REQUIRED TASK ->
Reproduce the lines below word for word, with every line in its original order.

RECORDS TO USE ->
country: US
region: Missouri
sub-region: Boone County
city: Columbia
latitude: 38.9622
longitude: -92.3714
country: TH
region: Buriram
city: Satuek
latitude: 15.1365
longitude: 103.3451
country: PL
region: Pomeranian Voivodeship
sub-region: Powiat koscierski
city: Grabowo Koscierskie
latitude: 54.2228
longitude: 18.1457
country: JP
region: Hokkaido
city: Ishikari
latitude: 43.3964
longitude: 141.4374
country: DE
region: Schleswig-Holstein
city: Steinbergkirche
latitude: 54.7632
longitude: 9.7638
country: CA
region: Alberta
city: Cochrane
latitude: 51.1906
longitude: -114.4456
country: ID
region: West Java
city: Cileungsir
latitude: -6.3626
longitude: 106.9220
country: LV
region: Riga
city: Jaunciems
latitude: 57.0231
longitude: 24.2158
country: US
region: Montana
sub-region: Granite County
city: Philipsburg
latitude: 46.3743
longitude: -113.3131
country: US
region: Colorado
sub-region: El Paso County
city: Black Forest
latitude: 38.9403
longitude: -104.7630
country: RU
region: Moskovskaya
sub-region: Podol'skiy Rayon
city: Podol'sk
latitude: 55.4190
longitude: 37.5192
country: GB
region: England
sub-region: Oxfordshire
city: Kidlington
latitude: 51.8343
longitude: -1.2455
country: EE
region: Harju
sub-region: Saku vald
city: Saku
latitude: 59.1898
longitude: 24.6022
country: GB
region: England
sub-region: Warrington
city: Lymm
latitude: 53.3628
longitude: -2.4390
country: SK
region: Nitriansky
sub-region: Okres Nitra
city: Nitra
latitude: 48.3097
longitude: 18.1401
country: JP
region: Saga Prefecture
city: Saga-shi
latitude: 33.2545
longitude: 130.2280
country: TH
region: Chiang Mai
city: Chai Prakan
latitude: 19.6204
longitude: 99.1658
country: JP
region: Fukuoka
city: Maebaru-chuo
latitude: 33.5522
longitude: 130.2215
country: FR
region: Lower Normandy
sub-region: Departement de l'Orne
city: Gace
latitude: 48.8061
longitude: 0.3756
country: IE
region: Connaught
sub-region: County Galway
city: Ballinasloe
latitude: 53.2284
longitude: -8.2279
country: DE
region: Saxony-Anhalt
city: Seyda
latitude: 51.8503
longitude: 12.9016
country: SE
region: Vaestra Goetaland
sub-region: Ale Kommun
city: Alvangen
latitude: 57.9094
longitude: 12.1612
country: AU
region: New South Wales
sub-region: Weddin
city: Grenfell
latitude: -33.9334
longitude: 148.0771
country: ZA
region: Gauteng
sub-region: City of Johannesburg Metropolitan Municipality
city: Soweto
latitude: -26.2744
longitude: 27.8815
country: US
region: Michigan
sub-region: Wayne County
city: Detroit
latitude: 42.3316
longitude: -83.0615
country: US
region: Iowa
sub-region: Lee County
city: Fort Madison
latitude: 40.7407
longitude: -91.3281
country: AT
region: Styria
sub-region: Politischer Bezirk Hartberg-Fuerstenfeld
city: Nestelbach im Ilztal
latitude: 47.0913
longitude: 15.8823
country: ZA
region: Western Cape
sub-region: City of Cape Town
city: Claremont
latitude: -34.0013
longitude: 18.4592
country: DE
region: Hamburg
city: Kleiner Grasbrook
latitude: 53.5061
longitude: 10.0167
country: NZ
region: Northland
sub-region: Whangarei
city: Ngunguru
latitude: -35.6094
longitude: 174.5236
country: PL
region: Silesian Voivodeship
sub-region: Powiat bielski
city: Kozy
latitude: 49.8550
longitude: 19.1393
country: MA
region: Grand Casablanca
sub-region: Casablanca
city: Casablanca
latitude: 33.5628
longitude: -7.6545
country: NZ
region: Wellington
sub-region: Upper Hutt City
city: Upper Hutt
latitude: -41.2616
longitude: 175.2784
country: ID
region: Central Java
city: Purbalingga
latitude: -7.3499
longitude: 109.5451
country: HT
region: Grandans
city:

PROBLEM SOLUTION ->
country: US
region: Missouri
sub-region: Boone County
city: Columbia
latitude: 38.9622
longitude: -92.3714
country: TH
region: Buriram
city: Satuek
latitude: 15.1365
longitude: 103.3451
country: PL
region: Pomeranian Voivodeship
sub-region: Powiat koscierski
city: Grabowo Koscierskie
latitude: 54.2228
longitude: 18.1457
country: JP
region: Hokkaido
city: Ishikari
latitude: 43.3964
longitude: 141.4374
country: DE
region: Schleswig-Holstein
city: Steinbergkirche
latitude: 54.7632
longitude: 9.7638
country: CA
region: Alberta
city: Cochrane
latitude: 51.1906
longitude: -114.4456
country: ID
region: West Java
city: Cileungsir
latitude: -6.3626
longitude: 106.9220
country: LV
region: Riga
city: Jaunciems
latitude: 57.0231
longitude: 24.2158
country: US
region: Montana
sub-region: Granite County
city: Philipsburg
latitude: 46.3743
longitude: -113.3131
country: US
region: Colorado
sub-region: El Paso County
city: Black Forest
latitude: 38.9403
longitude: -104.7630
country: RU
region: Moskovskaya
sub-region: Podol'skiy Rayon
city: Podol'sk
latitude: 55.4190
longitude: 37.5192
country: GB
region: England
sub-region: Oxfordshire
city: Kidlington
latitude: 51.8343
longitude: -1.2455
country: EE
region: Harju
sub-region: Saku vald
city: Saku
latitude: 59.1898
longitude: 24.6022
country: GB
region: England
sub-region: Warrington
city: Lymm
latitude: 53.3628
longitude: -2.4390
country: SK
region: Nitriansky
sub-region: Okres Nitra
city: Nitra
latitude: 48.3097
longitude: 18.1401
country: JP
region: Saga Prefecture
city: Saga-shi
latitude: 33.2545
longitude: 130.2280
country: TH
region: Chiang Mai
city: Chai Prakan
latitude: 19.6204
longitude: 99.1658
country: JP
region: Fukuoka
city: Maebaru-chuo
latitude: 33.5522
longitude: 130.2215
country: FR
region: Lower Normandy
sub-region: Departement de l'Orne
city: Gace
latitude: 48.8061
longitude: 0.3756
country: IE
region: Connaught
sub-region: County Galway
city: Ballinasloe
latitude: 53.2284
longitude: -8.2279
country: DE
region: Saxony-Anhalt
city: Seyda
latitude: 51.8503
longitude: 12.9016
country: SE
region: Vaestra Goetaland
sub-region: Ale Kommun
city: Alvangen
latitude: 57.9094
longitude: 12.1612
country: AU
region: New South Wales
sub-region: Weddin
city: Grenfell
latitude: -33.9334
longitude: 148.0771
country: ZA
region: Gauteng
sub-region: City of Johannesburg Metropolitan Municipality
city: Soweto
latitude: -26.2744
longitude: 27.8815
country: US
region: Michigan
sub-region: Wayne County
city: Detroit
latitude: 42.3316
longitude: -83.0615
country: US
region: Iowa
sub-region: Lee County
city: Fort Madison
latitude: 40.7407
longitude: -91.3281
country: AT
region: Styria
sub-region: Politischer Bezirk Hartberg-Fuerstenfeld
city: Nestelbach im Ilztal
latitude: 47.0913
longitude: 15.8823
country: ZA
region: Western Cape
sub-region: City of Cape Town
city: Claremont
latitude: -34.0013
longitude: 18.4592
country: DE
region: Hamburg
city: Kleiner Grasbrook
latitude: 53.5061
longitude: 10.0167
country: NZ
region: Northland
sub-region: Whangarei
city: Ngunguru
latitude: -35.6094
longitude: 174.5236
country: PL
region: Silesian Voivodeship
sub-region: Powiat bielski
city: Kozy
latitude: 49.8550
longitude: 19.1393
country: MA
region: Grand Casablanca
sub-region: Casablanca
city: Casablanca
latitude: 33.5628
longitude: -7.6545
country: NZ
region: Wellington
sub-region: Upper Hutt City
city: Upper Hutt
latitude: -41.2616
longitude: 175.2784
country: ID
region: Central Java
city: Purbalingga
latitude: -7.3499
longitude: 109.5451
country: HT
region: Grandans
city:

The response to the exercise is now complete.